En ce qui concerne les Balkans, avant la chute du bloc communiste très peu d’informations étaient disponibles ici en raison du cloisonnement de la région. Hormis quelques aventureux, et quelques disques qui étaient distribués chez nous, la plupart des gens se sont fait leur idée des Balkans uniquement à travers les films, et notamment ceux de Kusturica. Ce sont ces films qui ont certainement alimenté les fantasmes qu’on a aujourd’hui en France concernant cette façon de vivre et de faire la fête au quotidien.

Aujourd’hui, de nombreux musiciens marqués par ces images sont attirés par cet état d’esprit. Le public veut faire la fête, les programmateurs remplir leurs salles. Du coup, on fait même venir des orchestres de là-bas, bien qu’ils ne jouent pas exactement ici comme ils le font chez eux. Une brèche s’est ouverte pour ces musiciens, qui veulent conquérir le marché occidental. Tout cela crée un engouement autour des musiques balkaniques et tziganes, un engouement accentué par les DJ qui remixent des tubes facilement adaptables au dancefloor. Est-ce que toutes ces démarches s’inscrivent dans une volonté de faire découvrir ces cultures et les faire vivre à long terme ? Une chose est sûre, c’est qu’ici l’image des Balkans est encore bien différente de ce que vivent les gens là-bas.

Tosha : Pour moi, le succès des musiques dites traditionnelles ou populaires réside dans le fait qu’elles sont issues de la mémoire collective, qu’elles font appel à ce qu’il y à de plus profond en nous. En France, cette mémoire est maltraitée depuis longtemps par la vie moderne où tout change très rapidement. On ne sait plus à quoi se raccrocher. Quand on joue un style traditionnel, on doit jouer tout ce que les musiciens ont mis des centaines d’années à élaborer en y ajoutant ce que l’on est aujourd’hui. L’auditeur perçoit de fait quelque chose de très fort même si il ne sait pas vraiment pourquoi.

Il faut préciser que dans les Balkans, des orchestres comme Slonovski Bal, il y en existe des centaines, peut-être des milliers, et ce depuis plus d’une centaine d’années. Maintenant, la différence entre eux et nous, c’est que l’on n’habite pas dans le même pays, que l’on n’a pas la même nourriture musicale, on n’a pas la même vie, on ne ressent pas tout à fait les même choses.

Je suis dans un dilemme, aujourd’hui. Au début, je voulais diffuser cette musique pour la faire découvrir au monde. Je considère, encore maintenant, qu’il y avait alors une vraie légitimité à tenter cela car personne d’autre ne le faisait. J’avais aussi réellement l’impression de faire du bien. Malheureusement, malgré moi, j’ai participé avec tant d’autres à la mondialisation et la commercialisation du phénomène. La mode et le business s’en sont emparés, comme souvent. Aujourd’hui, il existe des centaines de groupes en France qui jouent sous l’étiquette Balkans ou Tzigane, des termes galvaudés qui n’ont aucun sens, ni historique ni sociologique. Parmi ces groupes, rares sont ceux qui se livrent à fond, par pure passion, et qui parviennent à sonner juste.

· · · · ·

Pouvez-vous recopier mot pour mot le passage du texte sur les musiques balkaniques en France qui s'ouvre sur les mots contenant « Aujourd’hui, de nombreux » et se termine par « les gens là-bas. » ?

§ **EXTRAIT DE DONNÉES**
· · · · ·

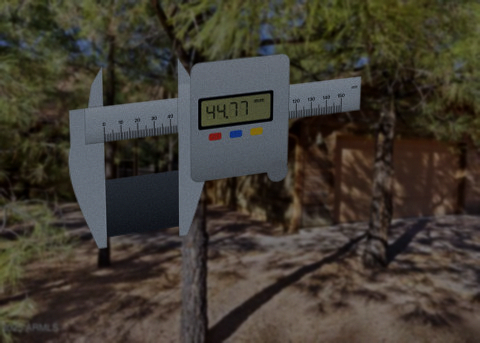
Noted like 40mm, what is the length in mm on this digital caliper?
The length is 44.77mm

· · · · ·

§ **RÉPONSE RÉDIGÉE**
Aujourd’hui, de nombreux musiciens marqués par ces images sont attirés par cet état d’esprit. Le public veut faire la fête, les programmateurs remplir leurs salles. Du coup, on fait même venir des orchestres de là-bas, bien qu’ils ne jouent pas exactement ici comme ils le font chez eux. Une brèche s’est ouverte pour ces musiciens, qui veulent conquérir le marché occidental. Tout cela crée un engouement autour des musiques balkaniques et tziganes, un engouement accentué par les DJ qui remixent des tubes facilement adaptables au dancefloor. Est-ce que toutes ces démarches s’inscrivent dans une volonté de faire découvrir ces cultures et les faire vivre à long terme ? Une chose est sûre, c’est qu’ici l’image des Balkans est encore bien différente de ce que vivent les gens là-bas.